The main advantages of doing it in the proposed way are:

  • The flags can be modified easily by IPP without actually having to change anything about the way IPP works or is injected.
  • The flags can be modified per individual instruction rather than being forced to modify them for every single instruction which matches a particular opcode (only one InstrDesc object is created per opcode so you could have several instructions in the same input that share the same InstrDesc, but they do not share the same InstructionBase).

The main disadvantage is:

  • Those flags are now duplicated for every single instruction with the same opcode. So if your input file has multiple instructions all with the same opcode (and you don't want to modify them independently), you'll end up using unnecessary memory from those duplicated / redundant flags.

Since what's being duplicated is only 6 bools, I don't see this as a major disadvantage, but I am absolutely open to changing this patch to conform to the second option (leave the flags in InstrDesc and then inject IPP in a restrictive way to let it modify those flags) if you feel it would be best. I am also open to other ideas, suggestions, questions, and feedback.

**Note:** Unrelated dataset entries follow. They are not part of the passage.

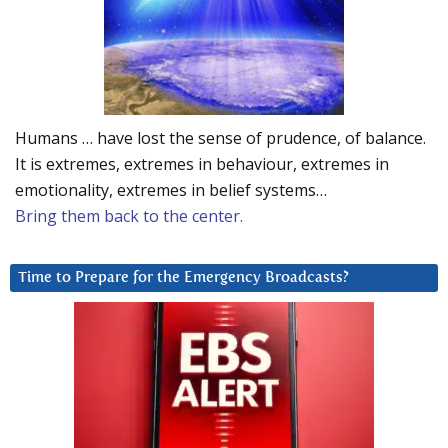
Humans … have lost the sense of prudence, of balance.
It is extremes, extremes in behaviour, extremes in
emotionality, extremes in belief systems…
Bring them back to the center.
Time to Prepare for the Emergency Broadcasts?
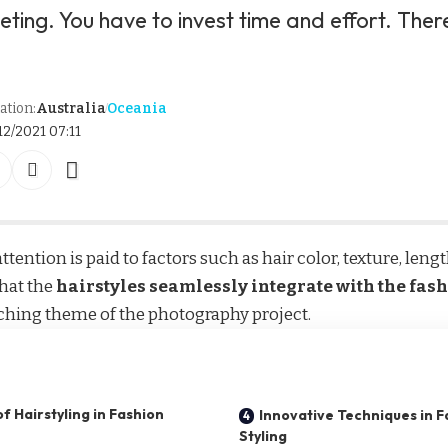
dieting. You have to invest time and effort. There
ation:
Australia
Oceania
12/2021 07:11
ttention is paid to factors such as hair color, texture, leng
hat the
hairstyles seamlessly integrate with the fas
ching theme of the photography project.
f Hairstyling in Fashion
Innovative Techniques in 
Styling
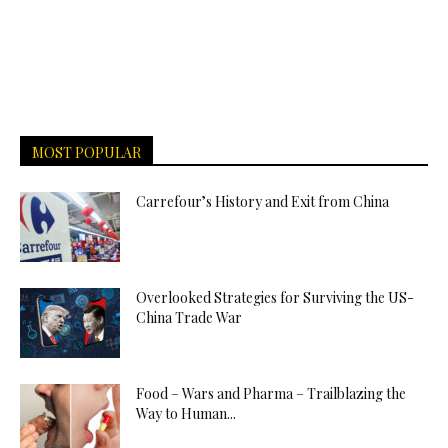
MOST POPULAR
Carrefour’s History and Exit from China
Overlooked Strategies for Surviving the US-
China Trade War
Food – Wars and Pharma – Trailblazing the
Way to Human...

This patch also includes a few unrelated and minor changes. I added the opcode to the debug printing for an instruction (so that it's not as much of a hassle to get the opcode number of an in input instruction) and I added the IPP::resetState() function. It's theoretically possible that a target's IPP may maintain some state during its lifetime to help it make decisions based on what it has previously seen in the input. But since IPP is created outside of the CodeRegion loop, IPP should have an opportunity to reset its state whenever a new CodeRegion is being evaluated (since the CodeRegions are supposed to be evaluated independently of each other). Neither of these are particularly disruptive and I don't imagine they'll be controversial so I figured they'd be fine to tack on here.

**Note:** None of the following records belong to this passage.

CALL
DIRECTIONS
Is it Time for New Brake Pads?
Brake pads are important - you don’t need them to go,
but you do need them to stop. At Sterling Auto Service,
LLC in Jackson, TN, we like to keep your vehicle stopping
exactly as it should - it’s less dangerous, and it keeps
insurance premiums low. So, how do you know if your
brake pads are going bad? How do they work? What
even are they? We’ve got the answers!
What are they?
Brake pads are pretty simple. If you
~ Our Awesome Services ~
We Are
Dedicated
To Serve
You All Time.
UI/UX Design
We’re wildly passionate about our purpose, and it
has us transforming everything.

As always, thank you very much for your time. I would appreciate any form of input that anybody might have.

Diff Detail

Event Timeline

holland11 created this revision.Mar 11 2022, 7:58 PM
Herald added a project: Restricted Project. · View Herald TranscriptMar 11 2022, 7:58 PM
holland11 requested review of this revision.Mar 11 2022, 7:58 PM
Herald added a project: Restricted Project. · View Herald TranscriptMar 11 2022, 7:58 PM
holland11 edited the summary of this revision. (Show Details)Mar 11 2022, 7:59 PM
andreadb accepted this revision.Mar 12 2022, 3:38 AM

Just a couple of minor comments. Otherwise, patch looks good to me.

Thanks!

llvm/include/llvm/MCA/CustomBehaviour.h
53–60

The last sentence alone is already descriptive enough.

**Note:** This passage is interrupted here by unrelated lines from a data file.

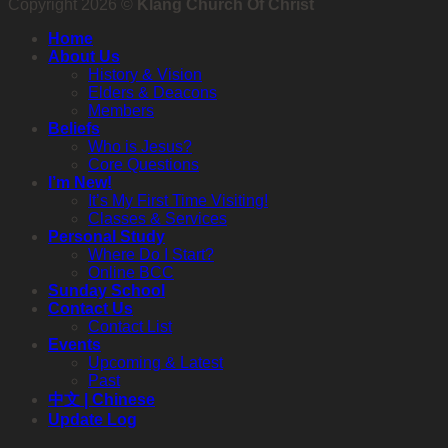
Copyright 2026 ©
Klang Church Of Christ
Home
About Us
History & Vision
Elders & Deacons
Members
Beliefs
Who is Jesus?
Core Questions
I’m New!
It’s My First Time Visiting!
Classes & Services
Personal Study
Where Do I Start?
Online BCC
Sunday School
Contact Us
Contact List
Events
Upcoming & Latest
Past
中文 | Chinese
Update Log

I suggest that we keep that last sentence only, and get rid of the reference to llvm-mca.cpp. While it is true that the llvm-mca driver is currently the only user of this logic (at least, this is true for upstream), there may be other downstream users of this library.

llvm/include/llvm/MCA/Instruction.h
513–525

Could you please convert all these eight boolean flags (starting from IsALoadBarrier, ending with your new flags) to bitfields?

Example:

bool IsALoadBarrier : 1;
bool IsAStoreBarrier : 1;
...
bool RetireOOO : 1;
llvm/tools/llvm-mca/llvm-mca.cpp
516–517

This comment is a bit repetitive and it can be removed. A similar comment is already added by this patch to the declaration of resetState. So, I am not convinced that it is adding extra information to the reader.

This revision is now accepted and ready to land.Mar 12 2022, 3:38 AM

Just a couple of minor comments. Otherwise, patch looks good to me.

Thanks!

I'd never learned about that bitfield declaration pattern before. Just googled it and it makes a lot of sense. I've seen that pattern around mca's codebase, but I always assumed it was just an alternative way to give default values. Thanks for the suggestions!

holland11 updated this revision to Diff 414959.Mar 13 2022, 2:21 PM

Made the changes that were suggested by Andrea.

This revision was landed with ongoing or failed builds.Mar 13 2022, 9:22 PM
This revision was automatically updated to reflect the committed changes.